Обратимся к тексту «Слова….» о Стефане Пермском, к его «Зачину». И вот, что мы узнаём: творчеству предшествует и его определяет «глубина молчания» поэта. Именно она – «основа слова» (Епифаний). Затем приходит мера вдохновения и создаётся в невидимом сердечном пространстве то, чего не было до этой поры в чувственном мире. Остаётся лишь записать на пергаменте рождённое произведение. Далее Епифаний продолжает: «Елма (поскольку) же аз не достигох в ту меру и не приидох в сие прясло (состояние), еще невидимо на разумных скрижалех сердечных писати, но на чувственых харатиах изволих писати». Поэзия рождается не на поверхности пергамента, а в сердце художника слова. И далее: «Хотел бых написати мало нечто, яко от многа мало». Эта формула, к которой Епифаний пришёл в беседах с Феофаном Греком, нам уже известна: «многое в малом»!
Научиться «ветийских глагол» (поэзии слова) невозможно. По Епифанию и книжников его круга, поэзия – «дар Святаго Духа»:
Там отверзу уста моя,
и наполнятся Духом,
и слово отригну…
Само «слово», поскольку оно «твердо, разумно и пространно», относится уже к видимой реальности, чувственно, а посему может лишь улавливать духовное состояние поэта, «яко от многа мало». Не случайно Епифаний пользуется глаголом «отригну», созвучного – отрыгну, подчёркивая связь телесного и душевного, переходящих на качественно новую ступень, верховную ступень духовного. Поэзия всегда чудо, тончайше связанное с реальностью, она сверхъестественна: «и ис пламени росу источи, еже есть чрес естьство». Из пламени роса! Поскольку Священное Писание «начетчики», как называли в то время высокообразованных книжников, знали в мельчайших деталях, параллельно сказанному Епифанием в памяти вспыхивали слова: «И из пламени Господь росу источил» ( Деян. 3.50). Поэтому-то автор поэтичнейшего в русской агиографии жития, нисколько не самоуничижаясь, просит читателя: «Молю вы о сем, не зазрите ми грубости и не будите ми зазратели». Епифаний, прекрасно зная о своём даре, опасался, что его читатели примут за истину оболочку слова, не проникая в тонкие его глубины.
После воспроизведения Стефановой молитвы Епифаний переходит к реальным событиям, но раскрывает их не с бесстрастием летописца, а вдохновенно, в ритмах исторической баллады:
Исперва убо сий Стефан
много зла пострада
от неверных пермян
от некрещёных:
озлобленье, роптанье,
хухнанье, хуленье,
укоречье, уничиженье,
досаженье,поношенье
и пакость, овогда убо прещенье.
Смертию прещаху
ему, овогда же убити его хотяху.
Иногда же оступиша его обаполы
вкруг около его со ослопы,
и с великими уразы смерть ему нанести хотяще…
и соломе вкруг около его обнесене бывши,
всхотеша хотеньем
створити запаленье…
А в разделе «О церкви Пермстей» уже звучат одические ноты:
В ней бо великолепны тайны являются,
в ней же святые литургии стваряются,
в ней же божественных таин свершается,
в ней же многих человек души спасаются,
в ней же многим людям прибежище бывает.

==================================================

ЗАДАНИЕ:
Продолжите рассуждение о «Слове» Епифания о Стефане Пермском, начав сразу после последней приведённой строки. Помещённые далее материалы для работы не понадобятся.

==================================================

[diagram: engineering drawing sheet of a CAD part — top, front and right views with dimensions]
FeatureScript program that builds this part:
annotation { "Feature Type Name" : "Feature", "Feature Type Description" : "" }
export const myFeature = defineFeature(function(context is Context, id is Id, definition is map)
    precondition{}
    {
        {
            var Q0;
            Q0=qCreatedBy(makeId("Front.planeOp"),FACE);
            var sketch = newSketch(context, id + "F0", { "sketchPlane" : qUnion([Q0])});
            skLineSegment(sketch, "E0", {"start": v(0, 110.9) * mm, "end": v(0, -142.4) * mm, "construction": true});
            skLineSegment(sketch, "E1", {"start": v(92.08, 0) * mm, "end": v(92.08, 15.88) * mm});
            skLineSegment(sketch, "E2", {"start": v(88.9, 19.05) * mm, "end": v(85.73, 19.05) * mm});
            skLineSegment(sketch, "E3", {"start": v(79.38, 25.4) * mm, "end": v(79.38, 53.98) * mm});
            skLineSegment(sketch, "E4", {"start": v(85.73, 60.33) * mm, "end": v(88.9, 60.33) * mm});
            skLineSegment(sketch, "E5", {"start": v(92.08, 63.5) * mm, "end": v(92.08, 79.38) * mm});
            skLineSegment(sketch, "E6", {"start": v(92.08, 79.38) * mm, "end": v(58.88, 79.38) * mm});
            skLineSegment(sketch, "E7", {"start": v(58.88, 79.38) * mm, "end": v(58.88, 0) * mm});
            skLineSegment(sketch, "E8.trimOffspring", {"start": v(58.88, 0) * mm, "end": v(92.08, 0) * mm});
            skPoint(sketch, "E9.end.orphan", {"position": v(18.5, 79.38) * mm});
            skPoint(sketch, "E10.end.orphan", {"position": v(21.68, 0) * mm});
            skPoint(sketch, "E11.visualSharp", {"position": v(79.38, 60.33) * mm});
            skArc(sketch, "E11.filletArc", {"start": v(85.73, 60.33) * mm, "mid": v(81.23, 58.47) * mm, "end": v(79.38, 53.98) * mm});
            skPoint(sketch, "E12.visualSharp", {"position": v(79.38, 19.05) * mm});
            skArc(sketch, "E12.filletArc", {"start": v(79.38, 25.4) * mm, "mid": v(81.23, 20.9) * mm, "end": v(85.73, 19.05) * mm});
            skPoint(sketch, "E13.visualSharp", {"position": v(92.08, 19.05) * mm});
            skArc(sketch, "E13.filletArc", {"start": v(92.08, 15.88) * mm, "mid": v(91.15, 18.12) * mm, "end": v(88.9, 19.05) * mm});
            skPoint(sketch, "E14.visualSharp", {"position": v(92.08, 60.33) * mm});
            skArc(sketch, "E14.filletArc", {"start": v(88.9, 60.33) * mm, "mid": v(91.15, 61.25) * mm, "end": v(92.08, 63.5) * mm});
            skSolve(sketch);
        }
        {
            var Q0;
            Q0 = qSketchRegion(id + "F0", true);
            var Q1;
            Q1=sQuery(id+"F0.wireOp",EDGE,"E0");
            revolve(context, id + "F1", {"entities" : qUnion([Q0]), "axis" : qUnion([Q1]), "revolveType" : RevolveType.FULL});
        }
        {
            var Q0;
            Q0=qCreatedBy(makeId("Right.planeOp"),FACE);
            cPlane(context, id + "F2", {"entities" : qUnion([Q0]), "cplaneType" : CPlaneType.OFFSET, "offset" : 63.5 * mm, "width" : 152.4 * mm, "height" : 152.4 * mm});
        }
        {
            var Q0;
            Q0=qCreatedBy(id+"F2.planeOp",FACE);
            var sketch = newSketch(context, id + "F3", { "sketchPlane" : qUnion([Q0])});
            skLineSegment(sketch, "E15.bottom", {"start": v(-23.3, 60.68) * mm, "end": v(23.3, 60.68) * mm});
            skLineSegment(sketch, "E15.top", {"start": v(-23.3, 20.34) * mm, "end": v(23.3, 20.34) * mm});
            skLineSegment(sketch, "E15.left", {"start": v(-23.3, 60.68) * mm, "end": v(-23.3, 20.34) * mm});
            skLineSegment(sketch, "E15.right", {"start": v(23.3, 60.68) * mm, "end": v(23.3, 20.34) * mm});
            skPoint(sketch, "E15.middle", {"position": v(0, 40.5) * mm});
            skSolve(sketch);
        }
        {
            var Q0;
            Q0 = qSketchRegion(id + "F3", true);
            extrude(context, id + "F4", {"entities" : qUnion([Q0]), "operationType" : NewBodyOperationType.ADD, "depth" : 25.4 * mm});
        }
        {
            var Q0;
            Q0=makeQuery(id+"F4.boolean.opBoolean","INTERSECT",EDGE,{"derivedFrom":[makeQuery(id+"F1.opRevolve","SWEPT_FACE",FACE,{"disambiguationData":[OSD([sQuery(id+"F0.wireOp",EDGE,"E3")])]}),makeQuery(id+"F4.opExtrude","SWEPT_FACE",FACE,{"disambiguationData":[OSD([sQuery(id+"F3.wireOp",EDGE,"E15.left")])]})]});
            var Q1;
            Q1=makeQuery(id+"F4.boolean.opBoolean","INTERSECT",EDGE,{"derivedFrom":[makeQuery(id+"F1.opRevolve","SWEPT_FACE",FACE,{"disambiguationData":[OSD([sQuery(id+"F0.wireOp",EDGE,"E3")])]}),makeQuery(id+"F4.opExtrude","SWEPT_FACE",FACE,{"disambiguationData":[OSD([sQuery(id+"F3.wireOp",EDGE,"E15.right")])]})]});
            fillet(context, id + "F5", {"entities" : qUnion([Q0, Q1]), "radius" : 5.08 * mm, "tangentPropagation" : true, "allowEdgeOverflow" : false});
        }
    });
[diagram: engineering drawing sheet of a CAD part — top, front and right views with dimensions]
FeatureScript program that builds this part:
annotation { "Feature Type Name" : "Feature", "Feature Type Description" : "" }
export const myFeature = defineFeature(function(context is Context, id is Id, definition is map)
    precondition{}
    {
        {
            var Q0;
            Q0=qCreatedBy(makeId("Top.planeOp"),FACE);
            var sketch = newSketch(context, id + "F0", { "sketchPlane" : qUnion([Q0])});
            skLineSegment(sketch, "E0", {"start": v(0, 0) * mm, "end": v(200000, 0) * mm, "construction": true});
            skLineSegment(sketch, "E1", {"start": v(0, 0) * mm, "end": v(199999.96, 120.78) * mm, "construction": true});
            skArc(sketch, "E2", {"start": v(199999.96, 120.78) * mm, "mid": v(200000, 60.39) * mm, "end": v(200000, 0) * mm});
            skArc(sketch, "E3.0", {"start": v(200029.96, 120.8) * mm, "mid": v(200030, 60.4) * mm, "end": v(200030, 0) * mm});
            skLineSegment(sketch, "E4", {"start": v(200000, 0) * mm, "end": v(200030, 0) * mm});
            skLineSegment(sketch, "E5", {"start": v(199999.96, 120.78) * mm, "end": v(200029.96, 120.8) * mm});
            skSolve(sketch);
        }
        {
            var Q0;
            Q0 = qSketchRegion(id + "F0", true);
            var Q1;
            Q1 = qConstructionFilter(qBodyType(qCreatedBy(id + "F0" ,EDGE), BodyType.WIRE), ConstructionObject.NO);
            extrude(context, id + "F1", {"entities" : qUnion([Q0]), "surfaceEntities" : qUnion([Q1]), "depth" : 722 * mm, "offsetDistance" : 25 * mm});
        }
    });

==================================================

ОТВЕТ:
В ней же телесные грехи крещением омываются,
В ней же душевные скверны покаяньем и верою очищаются.
Ну чем не Симеон Полоцкий, но без польского акцента! Чем не архаичный Ломоносов! И это за три столетия до силлабического стихосложения и отделения стихотворного жанра от общего потока русской словесности. Приведу фрагмент чистой епифаньевой речи о церкви. Заметьте, ритм её явен и в прозаической записи: «Юже исполни исполнением церковным, юже свеща по совершеньи исполненья священьем великим, юже створи высоку и хорошю, юже устрои красну и добру, юже изнаряди чюдну вправду и дивну, дивна бо поистине и есть». Такую поэзию в первозданной прозе стихами не запишешь, столько в ней нюансов, так она узорчата, так перекликается от слова к слову и от звука к звуку, разве не воистину – «плетение словес»! Ритм то торжественный, то дробный, словно удары кимвал, звукопись перекликающихся слов трепетна, тяга к поэтической раскалённости очевидна. В данном случае главное – высвободить из языковой породы духовное вещество поэзии, чтобы оно своей внутренней силой облучало читателя, выбивало из него мёртвые крупицы недоверия к сказанному поэтом. В старорусском языке проза и стихи сплетены в органическое единство, нет и намёка на их искусственное разделение, и это вызывает у читателя безусловное доверие к написанному и придаёт достоверность сказанному. Происходит как бы естественное вырастание поэзии из возделанной почвы прозы: вот зарождается ритм, вот организуется стих в два лепестка, укрепляется и пускается в рост, появляется третий, четвёртый стих, мысль и чувство расцветают, образуют семена, которые падают в культурную землю прозы до нового восхождения, когда этого потребует содержание произведения. Слово «стих» по-русски означает – порядок.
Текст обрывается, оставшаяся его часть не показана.